◆ Task directions ◆
Within the entries below, the lines from the one with "416 84 12.04" through the one with "201 79 20.35" are to be set down exactly, both ends kept.

◆ Data in this exercise ◆
☆ ☆ ☆

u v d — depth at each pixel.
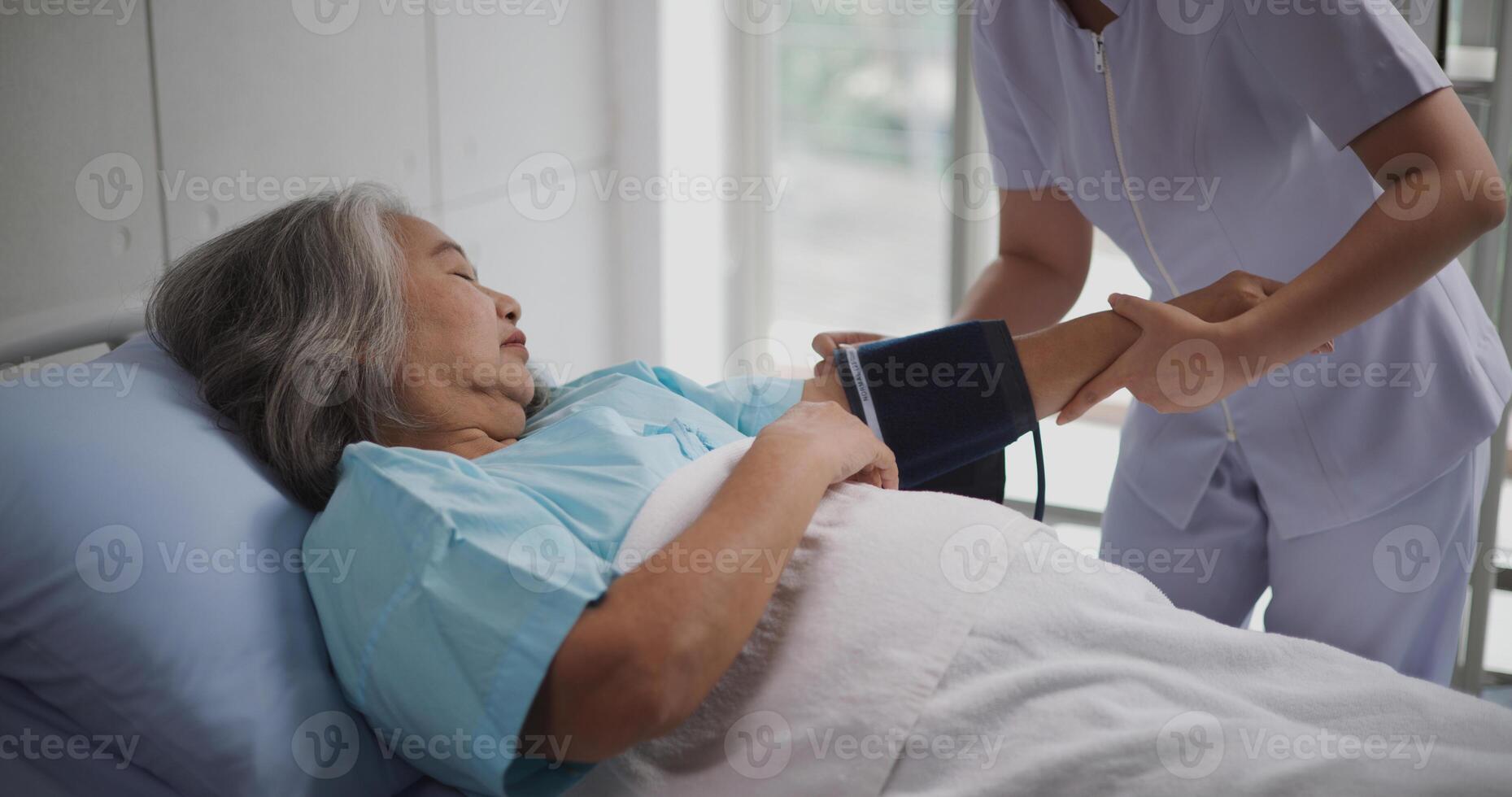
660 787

☆ ☆ ☆

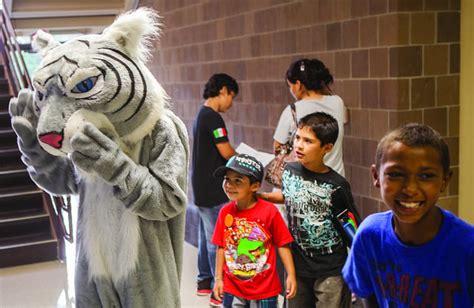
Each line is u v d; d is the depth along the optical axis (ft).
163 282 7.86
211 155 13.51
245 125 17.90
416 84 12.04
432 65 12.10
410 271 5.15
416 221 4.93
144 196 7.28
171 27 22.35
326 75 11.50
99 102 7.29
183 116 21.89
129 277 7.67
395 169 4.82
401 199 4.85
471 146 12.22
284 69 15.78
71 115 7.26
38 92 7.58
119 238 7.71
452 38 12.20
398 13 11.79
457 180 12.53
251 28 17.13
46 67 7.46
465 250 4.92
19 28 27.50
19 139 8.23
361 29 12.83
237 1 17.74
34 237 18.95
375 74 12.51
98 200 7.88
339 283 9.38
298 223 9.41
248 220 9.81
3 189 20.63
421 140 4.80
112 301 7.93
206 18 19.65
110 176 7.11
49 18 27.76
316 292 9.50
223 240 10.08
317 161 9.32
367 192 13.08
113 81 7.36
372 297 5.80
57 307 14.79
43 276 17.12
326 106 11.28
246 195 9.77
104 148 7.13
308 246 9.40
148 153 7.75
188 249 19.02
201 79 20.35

☆ ☆ ☆

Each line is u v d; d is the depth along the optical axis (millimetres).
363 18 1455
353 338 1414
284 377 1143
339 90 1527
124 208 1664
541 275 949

☆ ☆ ☆

◆ Written response ◆
416 84 12.04
432 65 12.10
410 271 5.15
416 221 4.93
144 196 7.28
171 27 22.35
326 75 11.50
99 102 7.29
183 116 21.89
129 277 7.67
395 169 4.82
401 199 4.85
471 146 12.22
284 69 15.78
71 115 7.26
38 92 7.58
119 238 7.71
452 38 12.20
398 13 11.79
457 180 12.53
251 28 17.13
46 67 7.46
465 250 4.92
19 28 27.50
19 139 8.23
361 29 12.83
237 1 17.74
34 237 18.95
375 74 12.51
98 200 7.88
339 283 9.38
298 223 9.41
248 220 9.81
3 189 20.63
421 140 4.80
112 301 7.93
206 18 19.65
110 176 7.11
49 18 27.76
316 292 9.50
223 240 10.08
317 161 9.32
367 192 13.08
113 81 7.36
372 297 5.80
57 307 14.79
43 276 17.12
326 106 11.28
246 195 9.77
104 148 7.13
308 246 9.40
148 153 7.75
188 249 19.02
201 79 20.35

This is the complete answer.